Within this little microburst of a neighborhood, just a few blocks of the Grand Concourse, I’m beginning to scratch the surface of its foodways.

There is the grocery I park my car next to–onions out front– which features floors cleaner than mine at home, a full butcher counter, a sandwich maker, iced coffee, a spic and span bathroom (with toilet paper!) and a tiny litter box, presumably for a tiny cat. And at the cash register the loveliest woman, whose brother owns the place.

Searching in another greengrocer for a bathroom (It’s in the basement! Headshaking no) I’m in a quandary. This place has a dozen varieties of tuber but no public bathroom.

An elderly gentleman wearing a kerchief directs me to Lulo, a restaurant across the street.

It is the official house of goats. A guy on the sidewalk yesterday told me I look like a horse. Could have been worse. Anyway, I don’t eat horses, and I don’t eat goats, I like their Satanic eyes too much.

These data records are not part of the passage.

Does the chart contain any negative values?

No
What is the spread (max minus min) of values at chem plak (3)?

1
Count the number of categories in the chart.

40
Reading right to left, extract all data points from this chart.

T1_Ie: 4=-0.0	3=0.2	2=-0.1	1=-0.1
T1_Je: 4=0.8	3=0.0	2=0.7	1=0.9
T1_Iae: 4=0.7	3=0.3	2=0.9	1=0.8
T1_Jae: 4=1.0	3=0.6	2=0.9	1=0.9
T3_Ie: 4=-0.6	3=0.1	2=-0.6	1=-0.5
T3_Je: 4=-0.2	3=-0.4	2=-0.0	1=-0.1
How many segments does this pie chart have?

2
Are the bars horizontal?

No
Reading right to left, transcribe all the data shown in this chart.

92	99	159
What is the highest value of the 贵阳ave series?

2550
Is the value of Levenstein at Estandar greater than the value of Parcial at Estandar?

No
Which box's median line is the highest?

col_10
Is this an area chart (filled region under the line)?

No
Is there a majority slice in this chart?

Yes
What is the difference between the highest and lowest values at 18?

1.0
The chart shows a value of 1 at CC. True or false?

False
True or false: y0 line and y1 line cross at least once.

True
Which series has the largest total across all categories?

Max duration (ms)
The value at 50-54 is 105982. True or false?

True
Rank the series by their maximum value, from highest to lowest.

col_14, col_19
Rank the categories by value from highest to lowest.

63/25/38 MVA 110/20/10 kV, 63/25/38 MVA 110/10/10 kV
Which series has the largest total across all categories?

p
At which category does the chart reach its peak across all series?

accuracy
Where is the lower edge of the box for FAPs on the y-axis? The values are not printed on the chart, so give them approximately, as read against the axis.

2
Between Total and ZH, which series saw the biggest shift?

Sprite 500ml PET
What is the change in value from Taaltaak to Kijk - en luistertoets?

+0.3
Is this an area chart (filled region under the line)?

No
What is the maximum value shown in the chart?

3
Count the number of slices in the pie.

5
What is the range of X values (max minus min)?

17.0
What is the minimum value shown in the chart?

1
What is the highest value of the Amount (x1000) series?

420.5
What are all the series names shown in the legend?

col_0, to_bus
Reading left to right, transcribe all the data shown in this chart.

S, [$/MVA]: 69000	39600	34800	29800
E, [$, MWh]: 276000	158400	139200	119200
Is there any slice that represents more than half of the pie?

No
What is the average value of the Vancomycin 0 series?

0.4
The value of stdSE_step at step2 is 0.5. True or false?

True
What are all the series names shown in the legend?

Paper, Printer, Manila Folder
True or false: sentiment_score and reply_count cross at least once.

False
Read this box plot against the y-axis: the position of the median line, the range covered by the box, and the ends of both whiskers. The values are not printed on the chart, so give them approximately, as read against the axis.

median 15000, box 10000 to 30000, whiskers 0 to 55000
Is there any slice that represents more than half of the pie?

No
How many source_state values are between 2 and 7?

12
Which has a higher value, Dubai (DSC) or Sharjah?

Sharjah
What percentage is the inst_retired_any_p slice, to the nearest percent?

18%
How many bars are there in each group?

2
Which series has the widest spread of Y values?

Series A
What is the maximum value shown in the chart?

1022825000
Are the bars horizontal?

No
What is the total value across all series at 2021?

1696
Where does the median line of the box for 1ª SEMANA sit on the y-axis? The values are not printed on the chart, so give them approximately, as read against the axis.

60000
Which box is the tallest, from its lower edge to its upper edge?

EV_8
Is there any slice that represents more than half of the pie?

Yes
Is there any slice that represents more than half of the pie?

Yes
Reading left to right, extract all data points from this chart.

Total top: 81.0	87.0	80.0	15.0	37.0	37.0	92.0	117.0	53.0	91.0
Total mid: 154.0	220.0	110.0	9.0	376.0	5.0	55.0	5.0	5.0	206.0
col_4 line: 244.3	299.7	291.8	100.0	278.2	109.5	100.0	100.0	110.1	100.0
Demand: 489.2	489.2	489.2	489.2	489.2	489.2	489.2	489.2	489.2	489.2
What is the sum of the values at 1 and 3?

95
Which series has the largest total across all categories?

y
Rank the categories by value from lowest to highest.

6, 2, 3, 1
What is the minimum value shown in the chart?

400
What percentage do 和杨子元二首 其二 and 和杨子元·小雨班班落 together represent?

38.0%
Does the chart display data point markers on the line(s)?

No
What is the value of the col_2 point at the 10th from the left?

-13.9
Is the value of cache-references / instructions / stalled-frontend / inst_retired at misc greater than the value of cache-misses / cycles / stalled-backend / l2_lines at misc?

Lulo is also immaculate, all of its furniture covered with slick, easy to wipe down plastic.

Home to the dollar coffee, the Grand Concourse is also home to The Real Coffee Man.

And, shock, the dollar slice.

I thought that was obsolete. And I’ll give it a try one of these days, coffee on the side.

There is such careful attention given to selecting among the fruits and vegetables on the little produce stands on nearly every corner. The proprietess tenderly chooses the perfect tomatoes for a man on a bike.

Kennedy Chicken, Popeye’s and Dunkin may have a foothold here on the GC, but as long as chop cheese reigns, they will never push off the mom and pops.